The $100,000 value of the Rogers Best Canadian Film Award makes it the richest annual film prize in Canada. As runners-up, Falardeau and Cividino each received $5,000 from Rogers Communications.

This marks Maddin’s second win of the TFCA’s top Canadian prize. His puckish memoir My Winnipeg received the award in 2008.

“At its best, Canadian cinema is notorious for stunning the world with outlandish originality,” said TFCA President Brian D. Johnson. “And that’s what Guy Maddin and Evan Johnson have done with The Forbidden Room. Their film is a tour de force. The stellar casting, the visual wit, the narrative gymnastics—this is a cinematic cirque that leaves us amazed that it could even exist.”

“Guy Maddin won our inaugural Rogers Best Canadian Film Award with My Winnipeg,” said Phil Lind, Vice-Chair of Rogers Communications. “Since then, the prize has grown and so has his cinema. The Forbidden Room is a spectacular marriage of high art and entertainment. And I’m delighted to reward the unique genius of its creators, Guy Maddin and Evan Johnson.”

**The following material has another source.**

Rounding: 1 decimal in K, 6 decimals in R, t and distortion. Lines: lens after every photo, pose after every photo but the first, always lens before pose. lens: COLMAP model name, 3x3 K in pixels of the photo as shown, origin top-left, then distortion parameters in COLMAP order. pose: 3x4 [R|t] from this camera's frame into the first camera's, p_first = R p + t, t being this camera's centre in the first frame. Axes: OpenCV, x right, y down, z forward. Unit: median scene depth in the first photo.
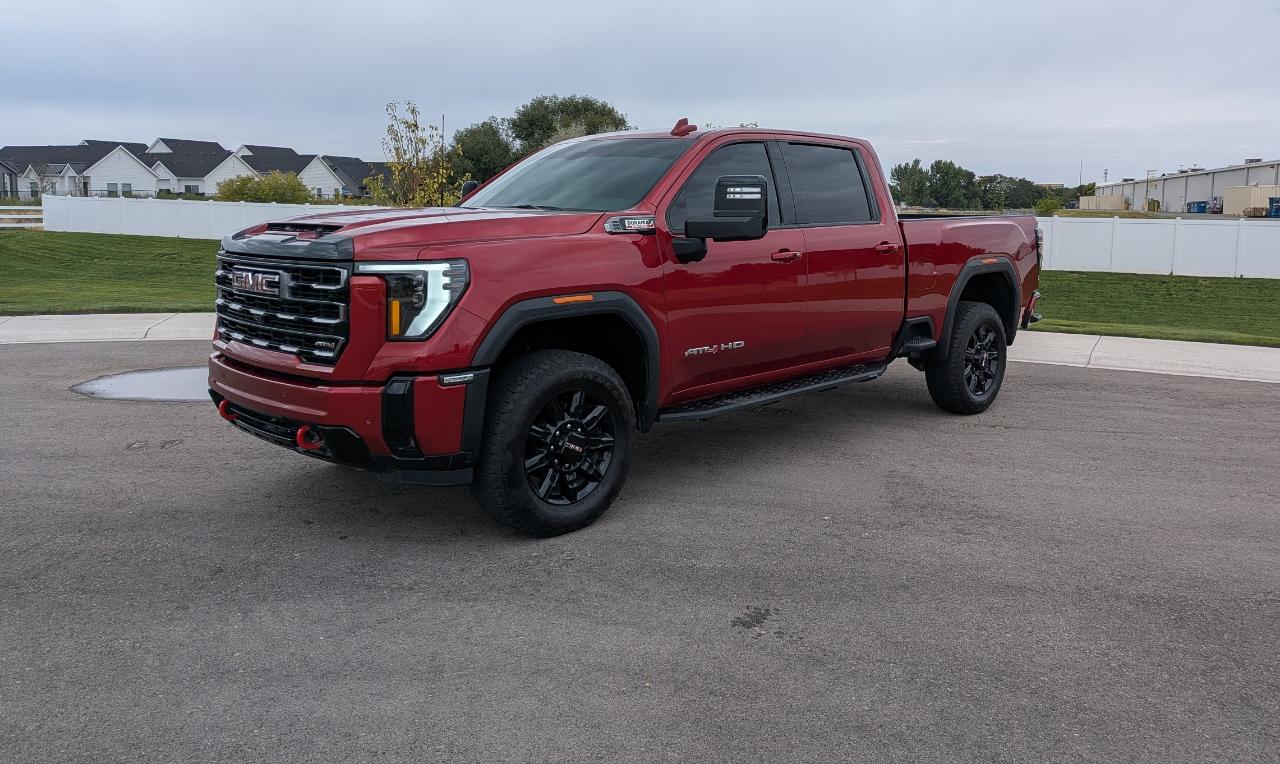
lens RADIAL K [[956.9, 0, 706.9], [0, 956.9, 356.2], [0, 0, 1]] dist [0.074285, -0.108378]
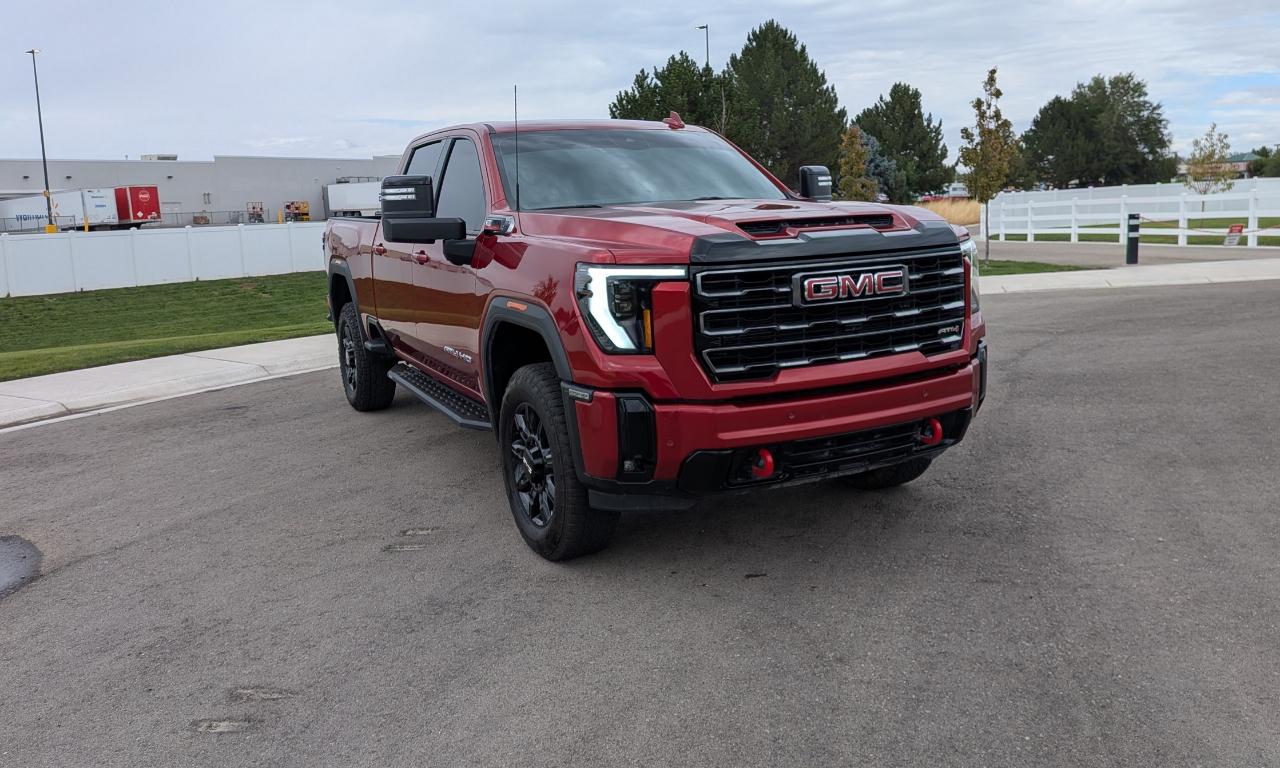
lens RADIAL K [[956.9, 0, 706.9], [0, 956.9, 358.2], [0, 0, 1]] dist [0.074285, -0.108378]
pose [[0.312792, -0.175889, 0.933394, -1.236815], [0.185330, 0.975118, 0.121645, -0.132834], [-0.931565, 0.134936, 0.337607, 0.787637]]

Actor/producer Katie Boland introduced a series of acceptance speeches from winners Todd Haynes (named Best Director for Carol, this year’s Best Picture); Phoenix star Nina Hoss (Best Actress) and director Christian Petzold (accepting that film’s Best Foreign-Language Film award); Mark Rylance (Best Supporting Actor, Bridge Of Spies); Alicia Vikander (Best Supporting Actress for Ex Machina, which was also named Best First Feature); Joshua Oppenheimer (director of The Look of Silence, which won this year’s Allan King Documentary Award) and Aardman Animations’ Mark Burton and Richard Stark, directors of this year’s Best Animated Feature, Shaun the Sheep Movie.

As previously announced, Deepa Mehta is the winner of the Technicolor Clyde Gilmour Award, which was presented at the event by 2014 Gilmour winner Piers Handling. Under the pay-it-forward terms of the award, Technicolor donated $50,000 in services to a filmmaker of Mehta’s choosing—documentarian Nisha Pahuja, director of The World Before Her.

Also announced, Quebecois director Anne Émond (Nuit #1, Les êtres chers) won the Stella Artois Jay Scott Prize for an emerging artist, which was presented by Sarah Gadon. Émond received a cheque for $5,000 from Stella Artois.

Matt Johnson presented the Manulife Student Film Award to Vladimir Paskaljevic (York University) for his cross-continental drama Absence Is Present. The award carries a cash prize of $5,000, donated by Manulife to celebrate the spirit of volunteerism that is at the heart of student film-making and the power of storytelling to inspire active citizenship.